リリーは一瞬、自分が入る部屋を間違えたのかと思った。
「あ、貴女の部屋は隣でしょう? なんでこっちにいるのよ。何か部屋のことで気になることでもあった?」
「ない。」
あまりにも当然の様にそう答えるものだから、リリーは困ってしまう。一体何を考えて自分の部屋にいるのか、見当もつかなかった。だがすぐにニヤ~っと笑うと、冗談めかしてアメリに告げる。
「もしかして、私がいないから寂しくなっちゃったの? アメリったら、まだまだ甘えん坊さんなんだから!」
リリーは自分の発言を「くだらない。」と一蹴されると思っていたが、アメリは予想に反して考え込むように目を伏せる。
「そうではない。だが……。」
珍しく考え込むような素振りで暫く黙った後、アメリは静かに続ける。
「あの部屋にはリリーがいない。故に居る意味がない。」
「ええ……? 何よ、それ……。そんなの、」
そんなの、まるで―――私と一緒に居たいみたいじゃない。
リリーはアメリが、人と関わるのを好まない性分だと知っていた。村やアレン達と関わったときの様子からしてもそれは明らかであったし、あの小さな家で自分と一緒に過ごしていたのは、それ以外に選択肢がないからなのだろうと。
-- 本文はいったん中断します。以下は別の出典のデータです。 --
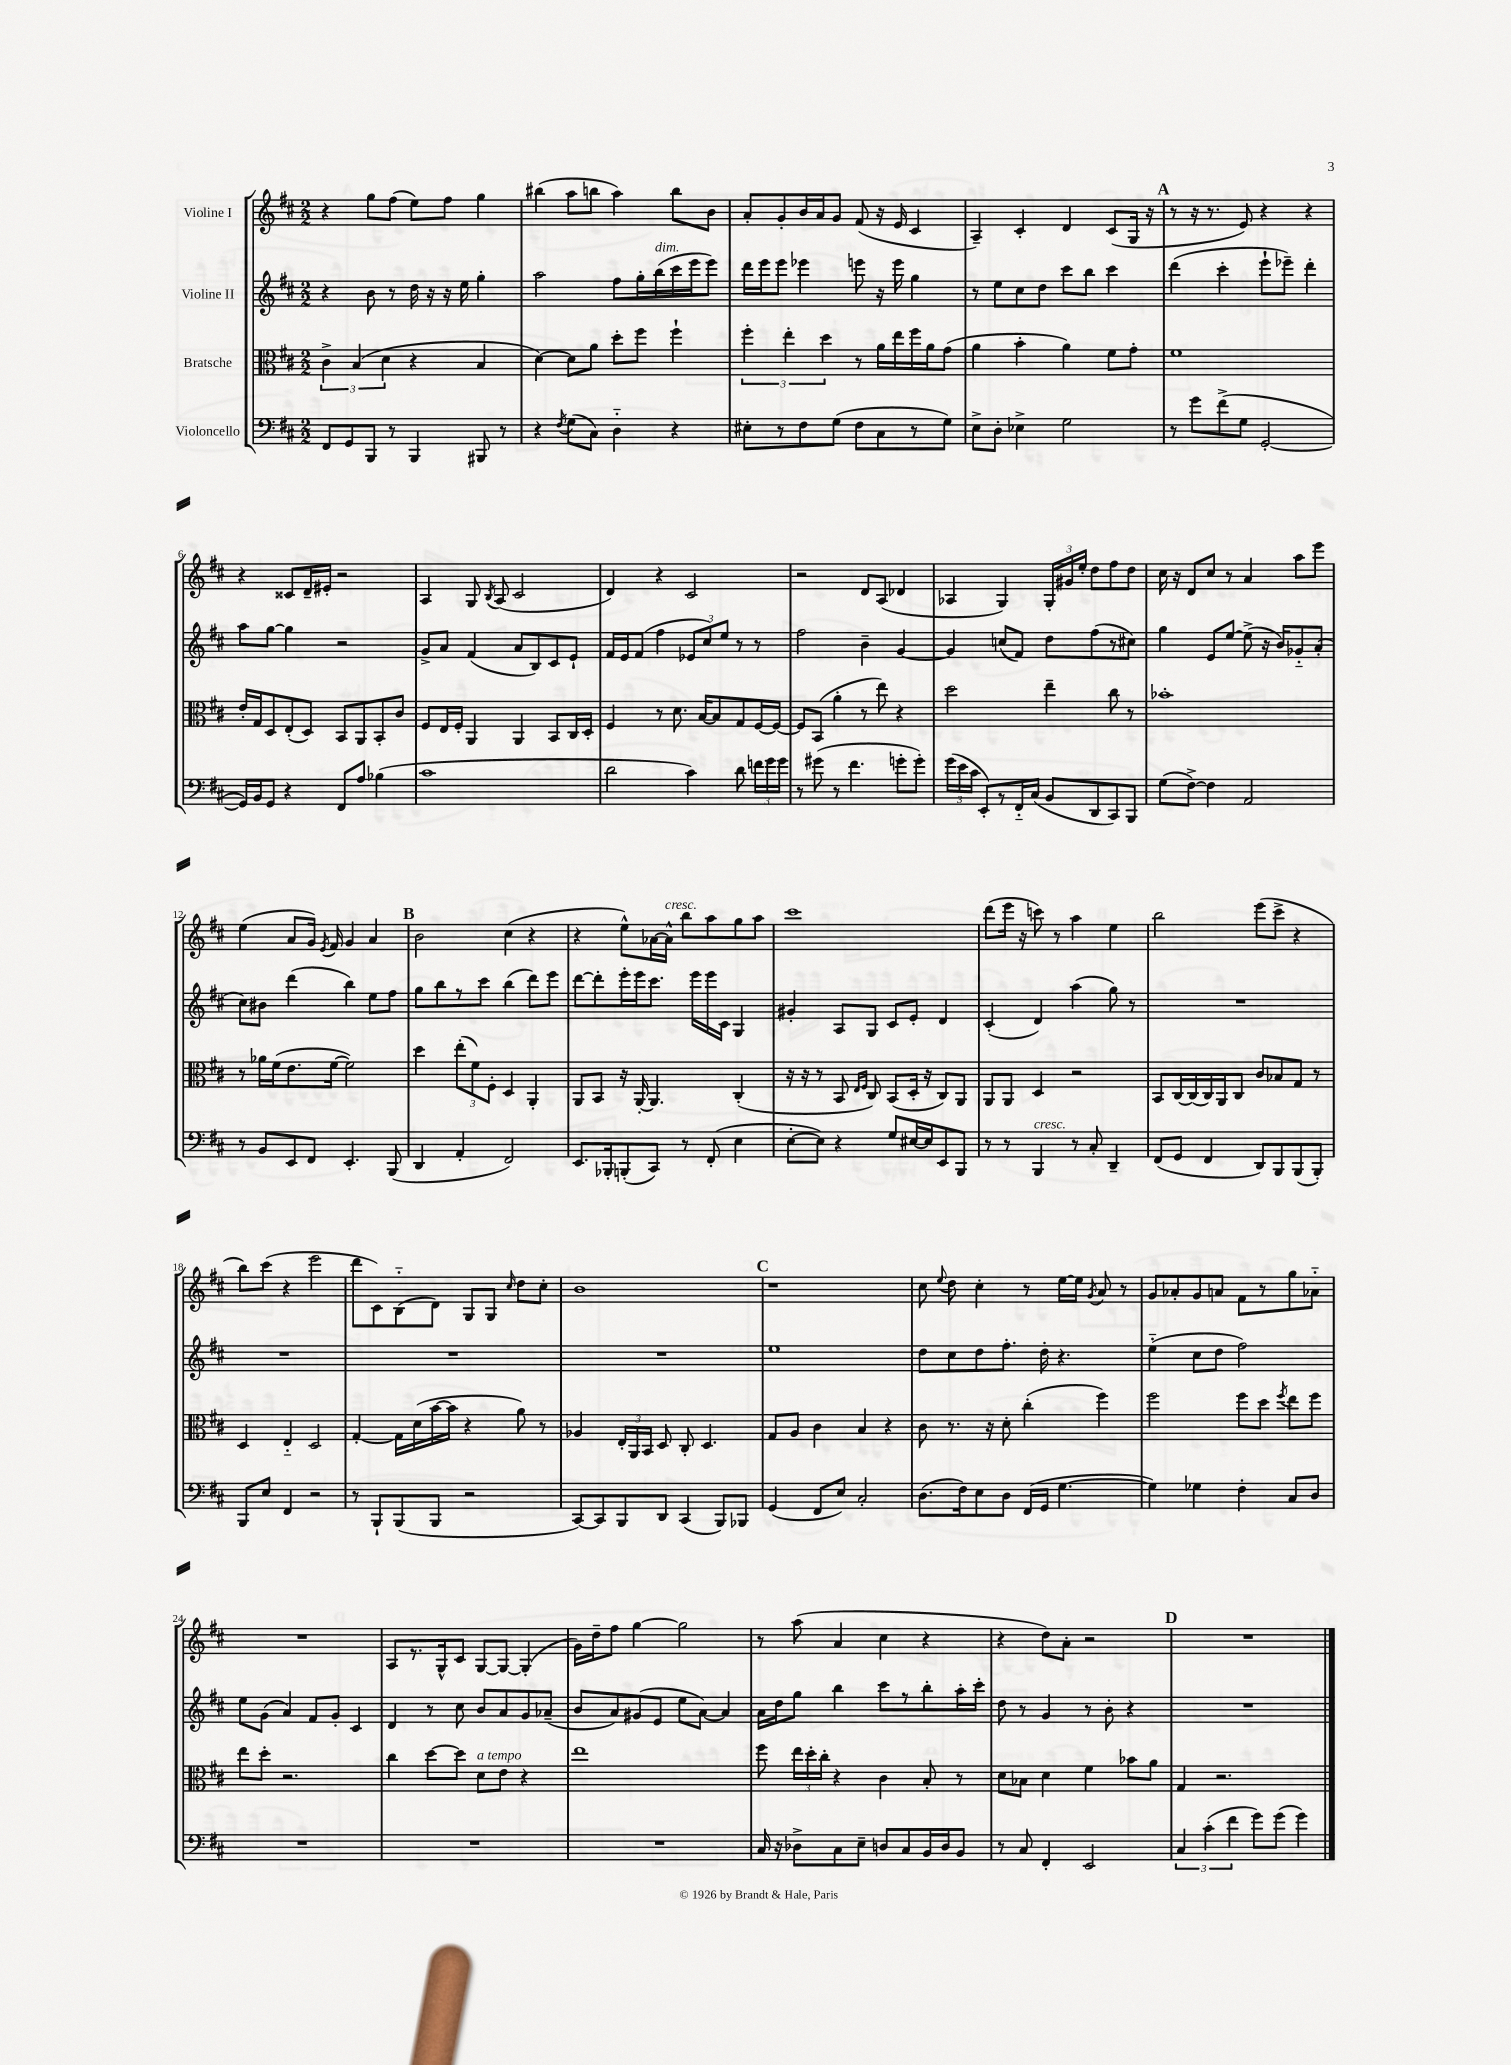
<<
\new StaffGroup <<
\new Staff = "s0" \with { instrumentName = "Violine I" } {
    \clef treble \key d \major \numericTimeSignature \time 2/2
    \autoBeamOff r4 g''8[ fis''8]( e''8[) fis''8] g''4 |
    bis''4( a''8[ b''8] a''4) b''8[ b'8] |
    a'8[-. g'8-. b'16 a'16 g'8] fis'8( r16 e'16 cis'4 |
    a4--) cis'4-. d'4 cis'8[( g16] r16 |
    \mark \markup { \bold "A" } r8 r16 r8. e'8) r4 r4 |
    r4 cisis'8[ d'16-- eis'16]-. r2 |
    a4 g8 \acciaccatura { b8 } a8( cis'2 |
    d'4) r4 cis'2 |
    r2 d'8[ a8]( des'4 |
    aes4 g4) \tuplet 3/2 { g16[-. gis'16 e''16]-. } d''8[ fis''8 d''8] |
    cis''16 r16 d'8[ cis''8] r8 a'4 a''8[ e'''8] |
    e''4( a'8[ g'16]) \acciaccatura { e'8 } fis'16 g'4 a'4 |
    \mark \markup { \bold "B" } b'2 cis''4( r4 |
    r4 e''8[-^) aes'16~ aes'16]-^^\markup { \italic "cresc." } b''8[ a''8 g''8 a''8] |
    cis'''1 |
    d'''8[( e'''16] r16 c'''8) r8 a''4 e''4 |
    b''2 e'''8[( cis'''8]-> r4 |
    b''8[) cis'''8]( r4 e'''2 |
    d'''8[ cis'8) b8-_( d'8]) g8[ g8] \grace { cis''16 } d''8[ cis''8]-. |
    b'1 |
    \mark \markup { \bold "C" } r1 |
    cis''8 \appoggiatura { e''8 } d''8 cis''4-. r8 e''16[~ e''16] \acciaccatura { g'8 } a'8 r8 |
    g'8[ aes'8-. g'8 a'8] fis'8[ r8 g''8 aes'8]-_ |
    R1 |
    a8[ r8. g16-^ cis'8] g8[~ g8]~ g4-.( |
    g'16[) d''16-- fis''8] g''4~ g''2 |
    r8 a''8( a'4 cis''4 r4 |
    r4 d''8[) a'8]-. r2 |
    \mark \markup { \bold "D" } R1 \bar "|." |
}
\new Staff = "s1" \with { instrumentName = "Violine II" } {
    \clef treble \key d \major \numericTimeSignature \time 2/2
    \autoBeamOff r4 b'8 r8 d''16 r16 r16 e''16 g''4-. |
    a''2 fis''8[ g''16-. b''16^\markup { \italic "dim." }( cis'''16 e'''16 e'''8]) |
    d'''16[ e'''16 e'''8] ees'''4 e'''8 r16 e'''16 g''4 |
    r8 e''8[ cis''8 d''8] cis'''8[ b''8] cis'''4 |
    \mark \markup { \bold "A" } d'''4( cis'''4-. e'''8[-! ees'''8]--) d'''4-. |
    a''8[ g''8]~ g''4 r2 |
    g'8[-> a'8] fis'4( a'8[ b8) cis'8 e'8]-! |
    fis'16[ e'16 fis'8]( fis''4 \tuplet 3/2 { ees'8[ cis''8) e''8] } r8 r8 |
    fis''2 b'4-- g'4~ |
    g'4 c''8[( fis'8]) d''8[ fis''8( r8 cis''8]) |
    g''4 e'8[ e''8]~ e''8->( r16 b'16[) ges'8-_ a'8]-.( |
    cis''8[) bis'8] d'''4( b''4) e''8[ fis''8] |
    \mark \markup { \bold "B" } g''8[ b''8 r8 cis'''8] b''4( d'''8[) e'''8] |
    d'''8[~ d'''8-. e'''16-. e'''16 cis'''8.] e'''16[ e'''16 cis'16] g4 |
    gis'4-. a8[ g8] cis'8[ e'8]-. d'4 |
    cis'4-.( d'4) a''4( g''8) r8 |
    R1 |
    R1 |
    R1 |
    R1 |
    \mark \markup { \bold "C" } e''1 |
    d''8[ cis''8 d''8 fis''8.]-. d''16-. r4. |
    e''4-_( cis''8[ d''8] fis''2) |
    e''8[ g'8]( a'4) fis'8[ g'8]-. cis'4 |
    d'4 r8 cis''8 b'8[ a'8 g'8 aes'8]--( |
    b'8[ a'8) gis'8( e'8] e''8[ a'8]~) a'4 |
    a'16[ d''16 g''8] b''4 cis'''8[ r8 b''8-. a''16-. cis'''16]-. |
    d''8 r8 g'4 r8 b'8-. r4 |
    \mark \markup { \bold "D" } R1 \bar "|." |
}
\new Staff = "s2" \with { instrumentName = "Bratsche" } {
    \clef alto \key d \major \numericTimeSignature \time 2/2
    \autoBeamOff \tuplet 3/2 { cis'4-> b4( d'4 } r4 b4 |
    d'4~) d'8[ a'8] d''8[-. fis''8] fis''4-! |
    \tuplet 3/2 { fis''4-. e''4-. d''4 } r8 a'16[ e''16 fis''16 a'16 g'8]( |
    a'4 b'4-. a'4) fis'8[ g'8]-. |
    \mark \markup { \bold "A" } fis'1 |
    e'16[-. g16 d8 e8-.( d8]) b,8[ a,8 b,8-. cis'8] |
    fis8[ e16 fis16]-. a,4 a,4 b,8[ cis16 d16]-. |
    fis4 r8 d'8. b16[~ b8 g8 fis16~ fis16]~ |
    fis8[ b,8]( a'4-. r8 e''8) r4 |
    d''2 e''4-- cis''8 r8 |
    bes'1-. |
    r8 aes'16[ fis'16( e'8. fis'16]~ fis'2) |
    \mark \markup { \bold "B" } d''4 \tuplet 3/2 { e''8[-.( fis'8) fis8]-. } d4 a,4-. |
    a,8[ b,8] r16 a,16~-. a,4. cis4-.( |
    r16 r16 r8 b,8 \grace { e16[ fis16] } cis8) b,8[( d16]-. r16 cis8[) a,8] |
    a,8[ a,8] d4 r2 |
    b,8[ cis16~ cis16( cis16) a,16 cis8] cis'8[ bes8 g8] r8 |
    d4 e4-_ d2 |
    g4~-. g16[ d'16( b'16~ b'16] r4 a'8) r8 |
    aes4 \tuplet 3/2 { e16[-. a,16 b,16] } d8 cis8-. d4. |
    \mark \markup { \bold "C" } g8[ a8] cis'4 b4 r4 |
    cis'8 r8. r16 d'8-. cis''4-.( fis''4) |
    fis''2 fis''8[ d''8] \acciaccatura { fis''8 } e''8[ fis''8] |
    e''8[ d''8]-. r2. |
    cis''4 d''8[~ d''8] d'8[^\markup { \italic "a tempo" } e'8] r4 |
    e''1 |
    fis''8 \tuplet 3/2 { e''16[ d''16-. cis''16]-. } r4 cis'4 b8-. r8 |
    d'8[ bes8] d'4 fis'4 bes'8[ a'8] |
    \mark \markup { \bold "D" } g4 r2. \bar "|." |
}
\new Staff = "s3" \with { instrumentName = "Violoncello" } {
    \clef bass \key d \major \numericTimeSignature \time 2/2
    \autoBeamOff fis,8[ g,8 b,,8] r8 b,,4 bis,,8 r8 |
    r4 \acciaccatura { fis8 } g8[( cis8]) d4-_ r4 |
    eis8[-. r8 fis8 g8]( fis8[ cis8 r8 g8]) |
    e8[-> d8]-. ees4-> g2 |
    \mark \markup { \bold "A" } r8 g'8[ fis'8->( g8] g,2~-. |
    g,16[) b,16 g,8] r4 fis,8[ a8] bes4( |
    cis'1 |
    d'2 cis'4) d'8 \tuplet 3/2 { f'16[ g'16 g'16] } |
    r8 gis'8( r8 fis'4. g'8[-. g'8]-.) |
    \tuplet 3/2 { g'16[( e'16 cis'16] } e,8[-.) r8 fis,16-_ cis16]( b,8[ d,8 cis,8) b,,8] |
    g8[( fis8]~->) fis4 a,2 |
    r8 b,8[ e,8 fis,8] e,4.-. b,,8( |
    \mark \markup { \bold "B" } d,4 a,4-. fis,2) |
    e,8.[ bes,,16-. b,,8-.( cis,8]) r8 fis,8-.( e4 |
    e8[~-. e8]) r4 g8[ eis16~ eis16 e,8 b,,8] |
    r8 r8 b,,4^\markup { \italic "cresc." } r8 cis8-. d,4-- |
    fis,8[( g,8] fis,4 d,8[) b,,8 b,,8( b,,8]-.) |
    b,,8[ e8] fis,4 r2 |
    r8 b,,8[-! b,,8( b,,8] r2 |
    cis,8[~) cis,8 b,,8 d,8] cis,4( b,,8[) bes,,8] |
    \mark \markup { \bold "C" } g,4( fis,8[ e8]) cis2-. |
    d8.[( fis16) e8 d8] fis,16[( g,16] g4.~ |
    g4) ges4 fis4-. cis8[ d8] |
    R1 |
    R1 |
    R1 |
    cis16 r16 des8[-> cis8 e8]-- d8[ cis8 b,16 d16 b,8] |
    r8 cis8 fis,4-. e,2 |
    \mark \markup { \bold "D" } \tuplet 3/2 { cis4 cis'4-.( fis'4 } g'8[) g'8]( g'4) \bar "|." |
}
>>
>>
だがアメリの今の言葉は、アメリが自分の意思でリリーと居たいと望んでいるかのようだ。
アメリはきっとそんなつもりで言ったわけではないのだろうが、リリーは舞い上がる気持ちを抑えられなかった。愚かだと分かりながらも、思わず口から1つの問いが零れる。
「……アメリは、私のこと、好き?」
期待するような眼差しを、アメリは正面から受け止める。
「リリーの言う「好き」がどういうものなのか、我には理解出来ない。だが、我とお前は共にあるべきだ。」
アメリは噓をつかない。好きが分からないというのは好きが分からないという意味だし、リリーと自分が共にあるべきだという言葉にも嘘偽りはないだろう。
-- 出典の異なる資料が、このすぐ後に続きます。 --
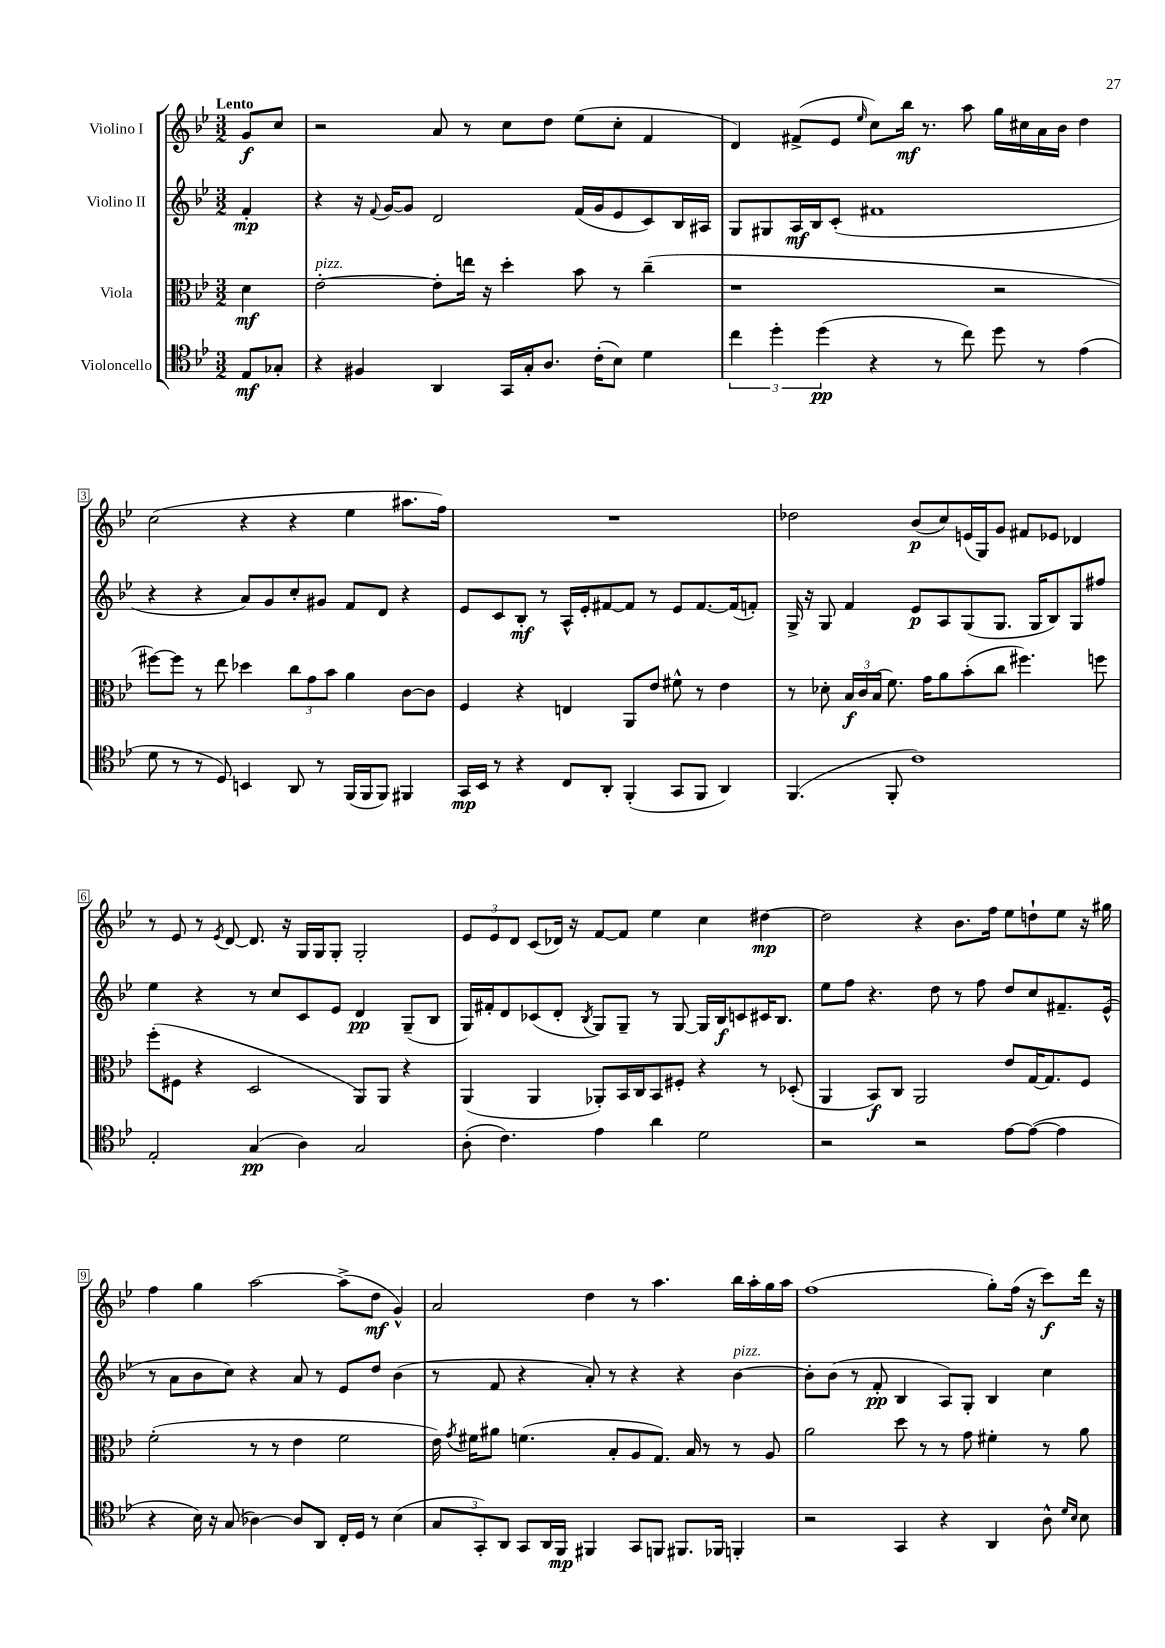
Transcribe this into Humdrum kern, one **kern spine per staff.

その言葉にリリーは悲しいような、やっぱり嬉しいような、複雑な気持ちになる。
だが、今はその言葉を受け止めるべきだろう。
リリーは無理やり笑みを浮かべるようとしたが、上手く笑えずに歪な表情になってしまう。リリーは慌てて俯くと、短く一言だけ「そうなのね。」と返した。
「―――そんな顔をするな。」
「え?」
「いつもの様に笑っていろ。その方が良い。」
やはり本心から発せられたであろうその言葉に、リリーは人の気も知らないで! と憤りを覚える。自分をこんな顔にさせているのは、他ならぬアメリなのに。
だが頬に手を添えて強制的に目を合わせられると、リリーは自分の中の怒りや悲しみがシュルシュルと縮んで消えていくのを感じた。
アメリに触れられるのが嬉しい。一緒にいたいと思ってくれているのが嬉しい。
これが惚れた弱みというものなら、なんて恐ろしいものなんだろう。
リリーは頬に添えられた手に自分の手を重ねると、今度こそいつもの様ににっこりと笑った。
「……うん。私も、アメリと一緒に居たいわ。この部屋は一人じゃ広すぎるもの。」
アメリはそれを聞くと、リリーの頬をひと撫でして「当然だ。」と言った。
その言葉にリリーは思わず吹き出すと、「やっぱり貴女が寂しいだけなんじゃないの?」と大笑いする。
アメリはふんと鼻を鳴らしたが、その言葉を再度否定することは無かった。